Re: git: 589aed00e36c - main - sched: separate out schedinit_ap()

From: Mark Johnston <markj_at_freebsd.org>
Date: Wed, 17 Nov 2021 23:25:55 UTC
On Thu, Nov 18, 2021 at 01:10:17AM +0200, Konstantin Belousov wrote:
> On Wed, Nov 17, 2021 at 04:44:29PM -0600, Kyle Evans wrote:
> > On Wed, Nov 3, 2021 at 3:55 PM Kyle Evans <kevans@freebsd.org> wrote:
> > >
> > > The branch main has been updated by kevans:
> > >
> > > URL: https://cgit.FreeBSD.org/src/commit/?id=589aed00e36c22733d3fd9c9016deccf074830b1
> > >
> > > commit 589aed00e36c22733d3fd9c9016deccf074830b1
> > > Author:     Kyle Evans <kevans@FreeBSD.org>
> > > AuthorDate: 2021-11-02 18:06:47 +0000
> > > Commit:     Kyle Evans <kevans@FreeBSD.org>
> > > CommitDate: 2021-11-03 20:54:59 +0000
> > >
> > >     sched: separate out schedinit_ap()
> > >
> > >     schedinit_ap() sets up an AP for a later call to sched_throw(NULL).
> > >
> > >     Currently, ULE sets up some pcpu bits and fixes the idlethread lock with
> > >     a call to sched_throw(NULL); this results in a window where curthread is
> > >     setup in platforms' init_secondary(), but it has the wrong td_lock.
> > >     Typical platform AP startup procedure looks something like:
> > >
> > >     - Setup curthread
> > >     - ... other stuff, including cpu_initclocks_ap()
> > >     - Signal smp_started
> > >     - sched_throw(NULL) to enter the scheduler
> > >
> > >     cpu_initclocks_ap() may have callouts to process (e.g., nvme) and
> > >     attempt to sched_add() for this AP, but this attempt fails because
> > >     of the noted violated assumption leading to locking heartburn in
> > >     sched_setpreempt().
> > >
> > >     Interrupts are still disabled until cpu_throw() so we're not really at
> > >     risk of being preempted -- just let the scheduler in on it a little
> > >     earlier as part of setting up curthread.
> > >
> > 
> > What's the general consensus on potential out-of-tree archs maintained
> > on stable branches?

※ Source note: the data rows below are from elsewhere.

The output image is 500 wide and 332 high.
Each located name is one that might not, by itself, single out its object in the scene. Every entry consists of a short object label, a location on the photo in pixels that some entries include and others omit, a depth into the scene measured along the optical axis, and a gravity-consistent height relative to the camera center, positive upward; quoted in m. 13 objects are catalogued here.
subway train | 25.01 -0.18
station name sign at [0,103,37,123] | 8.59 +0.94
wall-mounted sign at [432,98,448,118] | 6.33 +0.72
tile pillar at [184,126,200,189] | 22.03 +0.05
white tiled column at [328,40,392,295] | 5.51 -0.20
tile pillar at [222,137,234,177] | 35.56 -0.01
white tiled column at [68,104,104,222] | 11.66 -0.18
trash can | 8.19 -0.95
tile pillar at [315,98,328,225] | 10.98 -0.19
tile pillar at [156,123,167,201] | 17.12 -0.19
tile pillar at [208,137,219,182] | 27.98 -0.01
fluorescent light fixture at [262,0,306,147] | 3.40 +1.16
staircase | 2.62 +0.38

I'd like to MFC this at least to stable/13 to
> > avoid it being in the way of the nvme change that spurred it, and I'm
> > trying to decide if it should have something like this added to make
> > it safe:
> I do not believe that we even think of guaranteeing this level of source
> stability.

At first I assumed this was referencing sparc64, but that is not present
in stable/13 either.  I believe stable/13 and main support the same set
of platforms, in which case I agree that we shouldn't bother with trying
to provide extra compatibility, and I think it's probably not necessary
to merge this to 12.

> > 
> > diff --git a/sys/kern/sched_ule.c b/sys/kern/sched_ule.c
> > index 217d685b8587..f07f5e91d8f3 100644
> > --- a/sys/kern/sched_ule.c
> > +++ b/sys/kern/sched_ule.c
> > @@ -2995,6 +2995,11 @@ sched_throw(struct thread *td)
> > 
> >         tdq = TDQ_SELF();
> >         if (__predict_false(td == NULL)) {
> > +               if (tdq == NULL || PCPU_GET(idlethread)->td_lock !=
> > +                   TDQ_LOCKPTR(tdq)) {
> > +                       schedinit_ap();
> > +                       tdq = TDQ_SELF();
> > +               }
> >                 TDQ_LOCK(tdq);
> >                 /* Correct spinlock nesting. */
> >                 spinlock_exit();
> > 
>